While it’s true that the shift to ICD-10 codes primarily affects medical claims, there are a number of situations now where medical diagnostic codes are required for dental claims—ADA claim forms even have a place for diagnostic codes.
Dental practices that do surgical procedures such as surgical extractions will notice the biggest change as insurance companies not only require the ICD-10 diagnostic code, but some dental carriers will also require you to first bill medical insurance for the procedure. Practices that see Medicare and/or Medicaid patients may also be required to provide ICD-10 codes. Finally, practices may discover that some Affordable Care Act insurance plans require ICD-10 codes when you provide pediatric services that are mandated by the plan.

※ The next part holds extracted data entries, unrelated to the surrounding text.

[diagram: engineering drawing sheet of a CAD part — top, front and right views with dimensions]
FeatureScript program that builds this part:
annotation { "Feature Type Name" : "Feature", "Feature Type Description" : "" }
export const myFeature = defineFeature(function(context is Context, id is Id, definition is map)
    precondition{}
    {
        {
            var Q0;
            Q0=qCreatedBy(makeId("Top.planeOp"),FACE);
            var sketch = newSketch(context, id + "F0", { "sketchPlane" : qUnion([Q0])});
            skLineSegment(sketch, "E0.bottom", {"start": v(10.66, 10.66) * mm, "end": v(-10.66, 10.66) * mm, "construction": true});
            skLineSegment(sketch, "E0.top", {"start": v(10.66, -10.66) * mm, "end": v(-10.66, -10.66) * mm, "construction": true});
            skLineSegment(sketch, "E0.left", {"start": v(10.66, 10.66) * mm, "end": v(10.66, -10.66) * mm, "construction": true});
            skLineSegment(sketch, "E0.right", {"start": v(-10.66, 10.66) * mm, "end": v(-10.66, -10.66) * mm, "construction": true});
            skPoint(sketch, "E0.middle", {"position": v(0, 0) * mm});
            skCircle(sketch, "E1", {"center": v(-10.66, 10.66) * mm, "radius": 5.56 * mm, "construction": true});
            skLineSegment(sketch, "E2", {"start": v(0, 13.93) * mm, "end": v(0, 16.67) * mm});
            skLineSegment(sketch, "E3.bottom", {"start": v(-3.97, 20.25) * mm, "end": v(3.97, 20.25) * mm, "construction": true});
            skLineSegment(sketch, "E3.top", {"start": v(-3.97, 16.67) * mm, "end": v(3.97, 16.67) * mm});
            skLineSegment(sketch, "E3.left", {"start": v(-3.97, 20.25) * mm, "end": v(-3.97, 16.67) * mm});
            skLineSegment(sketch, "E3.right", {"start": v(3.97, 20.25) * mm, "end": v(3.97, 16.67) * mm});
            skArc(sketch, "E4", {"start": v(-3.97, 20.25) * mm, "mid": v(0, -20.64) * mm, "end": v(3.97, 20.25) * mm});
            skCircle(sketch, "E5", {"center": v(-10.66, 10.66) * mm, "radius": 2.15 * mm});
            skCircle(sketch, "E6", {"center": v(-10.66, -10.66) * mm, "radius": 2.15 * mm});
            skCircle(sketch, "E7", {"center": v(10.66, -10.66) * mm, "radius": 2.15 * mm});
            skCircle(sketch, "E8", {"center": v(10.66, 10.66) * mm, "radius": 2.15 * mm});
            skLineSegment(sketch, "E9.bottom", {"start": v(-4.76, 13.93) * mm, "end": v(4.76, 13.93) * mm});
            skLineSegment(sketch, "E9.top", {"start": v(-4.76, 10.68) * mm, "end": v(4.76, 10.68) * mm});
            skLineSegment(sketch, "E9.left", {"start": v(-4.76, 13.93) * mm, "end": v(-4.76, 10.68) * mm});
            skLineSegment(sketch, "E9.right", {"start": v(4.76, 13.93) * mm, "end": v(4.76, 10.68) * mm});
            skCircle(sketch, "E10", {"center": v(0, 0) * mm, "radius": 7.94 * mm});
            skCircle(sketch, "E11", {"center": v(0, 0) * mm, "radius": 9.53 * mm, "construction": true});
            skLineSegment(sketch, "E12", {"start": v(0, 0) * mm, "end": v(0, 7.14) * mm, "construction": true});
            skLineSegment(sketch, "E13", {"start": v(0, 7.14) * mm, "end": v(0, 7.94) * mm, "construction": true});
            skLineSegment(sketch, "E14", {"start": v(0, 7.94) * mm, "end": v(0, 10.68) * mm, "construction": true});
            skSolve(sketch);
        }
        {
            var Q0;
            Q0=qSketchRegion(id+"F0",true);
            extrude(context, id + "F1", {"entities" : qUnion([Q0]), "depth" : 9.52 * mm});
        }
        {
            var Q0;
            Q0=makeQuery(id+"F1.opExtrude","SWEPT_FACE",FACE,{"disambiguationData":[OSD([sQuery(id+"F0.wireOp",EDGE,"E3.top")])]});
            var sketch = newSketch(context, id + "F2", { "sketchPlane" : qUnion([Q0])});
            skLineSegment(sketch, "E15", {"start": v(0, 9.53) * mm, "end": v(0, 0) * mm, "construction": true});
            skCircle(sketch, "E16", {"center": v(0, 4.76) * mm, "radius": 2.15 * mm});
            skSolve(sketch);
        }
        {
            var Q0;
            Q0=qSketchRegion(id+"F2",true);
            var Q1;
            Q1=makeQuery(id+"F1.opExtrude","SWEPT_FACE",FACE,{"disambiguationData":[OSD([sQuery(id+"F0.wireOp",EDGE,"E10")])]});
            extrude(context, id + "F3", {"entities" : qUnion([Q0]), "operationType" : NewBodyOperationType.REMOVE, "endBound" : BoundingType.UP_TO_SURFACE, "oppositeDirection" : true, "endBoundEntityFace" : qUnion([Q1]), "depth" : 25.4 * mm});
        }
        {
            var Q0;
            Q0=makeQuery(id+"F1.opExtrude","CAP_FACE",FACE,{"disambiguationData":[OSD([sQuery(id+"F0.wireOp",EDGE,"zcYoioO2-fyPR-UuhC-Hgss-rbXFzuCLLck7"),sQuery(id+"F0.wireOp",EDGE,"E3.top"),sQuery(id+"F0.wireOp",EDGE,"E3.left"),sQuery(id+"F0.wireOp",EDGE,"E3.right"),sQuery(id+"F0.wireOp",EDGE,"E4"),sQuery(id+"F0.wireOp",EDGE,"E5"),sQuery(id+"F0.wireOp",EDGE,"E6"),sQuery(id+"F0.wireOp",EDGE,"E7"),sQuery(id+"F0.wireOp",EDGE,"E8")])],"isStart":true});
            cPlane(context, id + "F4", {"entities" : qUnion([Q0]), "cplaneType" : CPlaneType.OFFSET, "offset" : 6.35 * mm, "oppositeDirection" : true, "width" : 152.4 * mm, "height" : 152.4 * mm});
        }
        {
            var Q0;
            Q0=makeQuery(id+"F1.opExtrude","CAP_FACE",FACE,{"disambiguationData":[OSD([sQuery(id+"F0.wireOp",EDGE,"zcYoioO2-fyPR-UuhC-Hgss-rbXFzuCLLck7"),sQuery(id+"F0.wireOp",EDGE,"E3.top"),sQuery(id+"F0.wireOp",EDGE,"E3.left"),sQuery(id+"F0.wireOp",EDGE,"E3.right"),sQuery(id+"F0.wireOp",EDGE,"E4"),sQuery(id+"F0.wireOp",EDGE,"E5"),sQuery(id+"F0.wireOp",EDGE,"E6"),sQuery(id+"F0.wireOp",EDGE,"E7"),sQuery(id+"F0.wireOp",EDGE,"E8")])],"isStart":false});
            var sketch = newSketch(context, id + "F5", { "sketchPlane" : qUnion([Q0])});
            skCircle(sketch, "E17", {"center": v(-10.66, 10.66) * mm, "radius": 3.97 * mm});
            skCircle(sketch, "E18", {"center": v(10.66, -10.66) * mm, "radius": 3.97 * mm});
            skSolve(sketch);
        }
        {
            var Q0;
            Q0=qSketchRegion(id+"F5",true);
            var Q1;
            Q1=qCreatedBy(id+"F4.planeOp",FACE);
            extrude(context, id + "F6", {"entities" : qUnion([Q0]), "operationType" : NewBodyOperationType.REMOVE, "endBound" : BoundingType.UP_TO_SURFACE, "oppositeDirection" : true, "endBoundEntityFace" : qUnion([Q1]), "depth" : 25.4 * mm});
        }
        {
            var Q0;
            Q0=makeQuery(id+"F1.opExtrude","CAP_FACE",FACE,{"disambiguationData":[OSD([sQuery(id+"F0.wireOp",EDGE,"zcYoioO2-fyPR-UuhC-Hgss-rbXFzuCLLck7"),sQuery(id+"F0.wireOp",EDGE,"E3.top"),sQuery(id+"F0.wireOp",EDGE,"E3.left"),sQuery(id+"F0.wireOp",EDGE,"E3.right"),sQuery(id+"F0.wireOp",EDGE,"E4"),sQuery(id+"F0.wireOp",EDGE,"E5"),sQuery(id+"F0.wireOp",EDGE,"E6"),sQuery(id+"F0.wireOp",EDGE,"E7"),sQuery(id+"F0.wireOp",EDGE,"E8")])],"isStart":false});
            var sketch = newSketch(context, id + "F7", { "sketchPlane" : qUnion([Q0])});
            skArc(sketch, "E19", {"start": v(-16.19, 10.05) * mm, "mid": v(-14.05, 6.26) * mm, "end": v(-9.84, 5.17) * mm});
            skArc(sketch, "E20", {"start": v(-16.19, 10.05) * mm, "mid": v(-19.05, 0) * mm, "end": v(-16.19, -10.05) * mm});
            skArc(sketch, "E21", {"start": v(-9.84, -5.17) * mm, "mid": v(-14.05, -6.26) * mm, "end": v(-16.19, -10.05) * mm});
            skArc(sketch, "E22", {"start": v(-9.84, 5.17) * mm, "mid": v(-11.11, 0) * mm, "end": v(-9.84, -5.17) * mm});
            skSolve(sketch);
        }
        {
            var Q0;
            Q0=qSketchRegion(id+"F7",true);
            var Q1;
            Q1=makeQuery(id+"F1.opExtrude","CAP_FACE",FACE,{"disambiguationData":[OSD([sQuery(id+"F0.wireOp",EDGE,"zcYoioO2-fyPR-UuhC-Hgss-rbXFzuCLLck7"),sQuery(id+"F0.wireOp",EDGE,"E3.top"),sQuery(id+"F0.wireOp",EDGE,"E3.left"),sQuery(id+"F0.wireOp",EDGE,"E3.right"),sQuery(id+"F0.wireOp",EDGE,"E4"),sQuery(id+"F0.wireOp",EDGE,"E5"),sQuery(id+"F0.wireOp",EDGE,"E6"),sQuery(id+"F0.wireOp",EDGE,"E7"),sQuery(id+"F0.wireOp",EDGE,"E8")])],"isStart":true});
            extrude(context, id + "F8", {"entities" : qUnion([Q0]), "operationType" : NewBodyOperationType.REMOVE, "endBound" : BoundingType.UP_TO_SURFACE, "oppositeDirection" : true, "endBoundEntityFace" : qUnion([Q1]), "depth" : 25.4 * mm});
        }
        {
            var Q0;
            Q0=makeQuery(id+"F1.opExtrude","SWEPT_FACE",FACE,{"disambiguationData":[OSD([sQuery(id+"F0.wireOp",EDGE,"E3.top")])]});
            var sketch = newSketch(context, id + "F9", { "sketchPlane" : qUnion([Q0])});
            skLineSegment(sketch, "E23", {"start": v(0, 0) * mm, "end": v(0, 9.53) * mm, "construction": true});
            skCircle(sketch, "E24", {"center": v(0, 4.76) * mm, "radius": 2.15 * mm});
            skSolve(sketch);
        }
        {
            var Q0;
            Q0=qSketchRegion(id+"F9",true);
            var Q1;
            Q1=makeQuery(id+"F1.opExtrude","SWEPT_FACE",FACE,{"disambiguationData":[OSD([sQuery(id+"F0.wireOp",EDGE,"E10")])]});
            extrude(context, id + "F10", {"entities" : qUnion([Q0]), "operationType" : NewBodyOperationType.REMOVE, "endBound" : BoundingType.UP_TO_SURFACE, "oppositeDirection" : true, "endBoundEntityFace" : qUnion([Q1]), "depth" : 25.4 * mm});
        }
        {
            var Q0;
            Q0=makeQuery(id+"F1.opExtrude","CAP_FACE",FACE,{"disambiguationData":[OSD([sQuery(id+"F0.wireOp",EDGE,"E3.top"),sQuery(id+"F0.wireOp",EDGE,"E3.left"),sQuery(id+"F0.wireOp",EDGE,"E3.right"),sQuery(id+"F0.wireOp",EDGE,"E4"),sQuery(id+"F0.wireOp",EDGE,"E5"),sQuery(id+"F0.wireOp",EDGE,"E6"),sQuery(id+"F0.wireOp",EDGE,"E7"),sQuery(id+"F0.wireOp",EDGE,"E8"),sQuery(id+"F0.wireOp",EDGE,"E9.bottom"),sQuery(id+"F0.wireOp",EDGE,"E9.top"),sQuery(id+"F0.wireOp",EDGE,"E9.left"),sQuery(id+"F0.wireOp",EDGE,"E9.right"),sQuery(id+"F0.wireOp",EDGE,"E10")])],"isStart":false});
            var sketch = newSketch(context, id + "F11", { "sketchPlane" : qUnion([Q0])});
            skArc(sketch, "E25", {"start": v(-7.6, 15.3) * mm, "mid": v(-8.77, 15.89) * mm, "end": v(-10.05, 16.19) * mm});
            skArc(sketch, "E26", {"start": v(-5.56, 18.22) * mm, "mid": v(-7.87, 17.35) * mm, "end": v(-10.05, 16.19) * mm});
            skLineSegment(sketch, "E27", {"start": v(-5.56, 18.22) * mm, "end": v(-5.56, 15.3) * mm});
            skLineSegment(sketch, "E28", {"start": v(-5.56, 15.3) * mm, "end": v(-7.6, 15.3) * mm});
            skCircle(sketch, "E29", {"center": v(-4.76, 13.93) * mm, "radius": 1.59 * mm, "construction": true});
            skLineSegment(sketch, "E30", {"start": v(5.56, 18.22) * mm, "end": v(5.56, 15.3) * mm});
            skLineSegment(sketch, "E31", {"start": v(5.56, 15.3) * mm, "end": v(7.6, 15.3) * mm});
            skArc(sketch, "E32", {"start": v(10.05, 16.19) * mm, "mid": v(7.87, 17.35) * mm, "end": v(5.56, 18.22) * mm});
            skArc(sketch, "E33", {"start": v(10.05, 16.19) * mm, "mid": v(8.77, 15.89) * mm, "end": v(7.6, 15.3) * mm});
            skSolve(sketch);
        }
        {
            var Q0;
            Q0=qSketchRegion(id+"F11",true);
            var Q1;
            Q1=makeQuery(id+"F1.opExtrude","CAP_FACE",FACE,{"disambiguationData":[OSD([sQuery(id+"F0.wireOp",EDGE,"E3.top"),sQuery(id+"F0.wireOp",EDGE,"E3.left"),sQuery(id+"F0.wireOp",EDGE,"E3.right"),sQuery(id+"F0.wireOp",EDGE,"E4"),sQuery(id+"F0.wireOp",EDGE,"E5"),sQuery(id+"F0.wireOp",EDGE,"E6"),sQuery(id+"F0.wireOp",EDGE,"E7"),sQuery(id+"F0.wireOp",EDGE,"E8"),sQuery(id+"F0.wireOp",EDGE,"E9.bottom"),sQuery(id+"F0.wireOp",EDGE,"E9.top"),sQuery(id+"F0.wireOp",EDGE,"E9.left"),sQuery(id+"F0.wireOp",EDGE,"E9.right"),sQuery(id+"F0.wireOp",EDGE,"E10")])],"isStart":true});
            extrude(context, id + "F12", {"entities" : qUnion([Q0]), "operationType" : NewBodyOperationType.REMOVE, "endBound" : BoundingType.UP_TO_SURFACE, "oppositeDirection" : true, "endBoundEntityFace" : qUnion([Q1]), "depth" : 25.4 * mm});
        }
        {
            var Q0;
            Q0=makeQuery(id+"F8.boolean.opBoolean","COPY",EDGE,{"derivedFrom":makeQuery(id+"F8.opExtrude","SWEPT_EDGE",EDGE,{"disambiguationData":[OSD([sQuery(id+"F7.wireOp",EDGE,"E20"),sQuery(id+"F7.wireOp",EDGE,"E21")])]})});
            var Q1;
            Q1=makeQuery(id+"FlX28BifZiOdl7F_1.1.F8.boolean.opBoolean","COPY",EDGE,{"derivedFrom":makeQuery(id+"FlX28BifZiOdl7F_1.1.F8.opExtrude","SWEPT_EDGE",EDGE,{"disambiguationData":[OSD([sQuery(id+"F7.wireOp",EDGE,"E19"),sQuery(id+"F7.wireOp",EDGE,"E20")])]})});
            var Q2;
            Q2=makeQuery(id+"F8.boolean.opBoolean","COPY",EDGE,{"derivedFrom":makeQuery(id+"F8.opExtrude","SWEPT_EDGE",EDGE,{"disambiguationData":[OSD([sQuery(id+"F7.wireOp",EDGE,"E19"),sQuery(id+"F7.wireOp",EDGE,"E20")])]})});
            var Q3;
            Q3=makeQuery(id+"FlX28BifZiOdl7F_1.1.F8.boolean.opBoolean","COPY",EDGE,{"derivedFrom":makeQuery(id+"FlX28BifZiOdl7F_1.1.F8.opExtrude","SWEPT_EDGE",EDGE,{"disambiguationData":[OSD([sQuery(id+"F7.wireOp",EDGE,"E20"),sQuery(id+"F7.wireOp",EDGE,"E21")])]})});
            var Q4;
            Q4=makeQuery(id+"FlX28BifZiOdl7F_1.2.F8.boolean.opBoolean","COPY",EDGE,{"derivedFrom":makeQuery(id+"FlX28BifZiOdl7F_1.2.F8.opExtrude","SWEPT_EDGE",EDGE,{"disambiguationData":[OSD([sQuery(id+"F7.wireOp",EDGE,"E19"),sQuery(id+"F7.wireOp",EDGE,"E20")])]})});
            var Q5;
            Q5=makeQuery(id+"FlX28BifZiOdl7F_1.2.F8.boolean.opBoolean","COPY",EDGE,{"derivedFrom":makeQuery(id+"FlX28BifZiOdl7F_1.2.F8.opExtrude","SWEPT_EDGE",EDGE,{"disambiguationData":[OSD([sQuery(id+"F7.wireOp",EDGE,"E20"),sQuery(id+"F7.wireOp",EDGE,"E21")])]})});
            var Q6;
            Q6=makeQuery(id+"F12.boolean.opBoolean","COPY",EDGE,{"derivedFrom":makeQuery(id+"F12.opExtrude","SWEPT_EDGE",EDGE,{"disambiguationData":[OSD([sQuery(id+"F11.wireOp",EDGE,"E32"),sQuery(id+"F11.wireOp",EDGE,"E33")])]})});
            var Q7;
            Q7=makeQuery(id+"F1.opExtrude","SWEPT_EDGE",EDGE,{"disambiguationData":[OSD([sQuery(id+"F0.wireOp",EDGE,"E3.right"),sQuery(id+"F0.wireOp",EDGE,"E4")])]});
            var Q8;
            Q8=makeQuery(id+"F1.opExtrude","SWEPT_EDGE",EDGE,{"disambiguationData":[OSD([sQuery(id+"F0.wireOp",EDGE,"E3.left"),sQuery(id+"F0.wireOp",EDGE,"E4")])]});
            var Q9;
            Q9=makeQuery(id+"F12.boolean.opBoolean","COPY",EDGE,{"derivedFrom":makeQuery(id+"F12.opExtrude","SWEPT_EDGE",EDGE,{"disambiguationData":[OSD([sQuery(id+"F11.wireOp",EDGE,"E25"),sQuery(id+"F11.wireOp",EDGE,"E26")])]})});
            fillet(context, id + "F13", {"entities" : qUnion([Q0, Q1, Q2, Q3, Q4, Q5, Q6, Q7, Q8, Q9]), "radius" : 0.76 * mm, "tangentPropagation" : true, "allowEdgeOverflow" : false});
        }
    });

Therefore, prepare yourself by getting some training on ICD-10 codes. For starters, you can find an informative article about the arrival of ICD-10 codes in the recent edition of Insurance Solutions Newsletter.
Fortunately, your dental practice will not have to contend with the over 69,000 codes in the ICD-10 book; instead you just need to know a handful that will hopefully ensure prompt processing of your claims.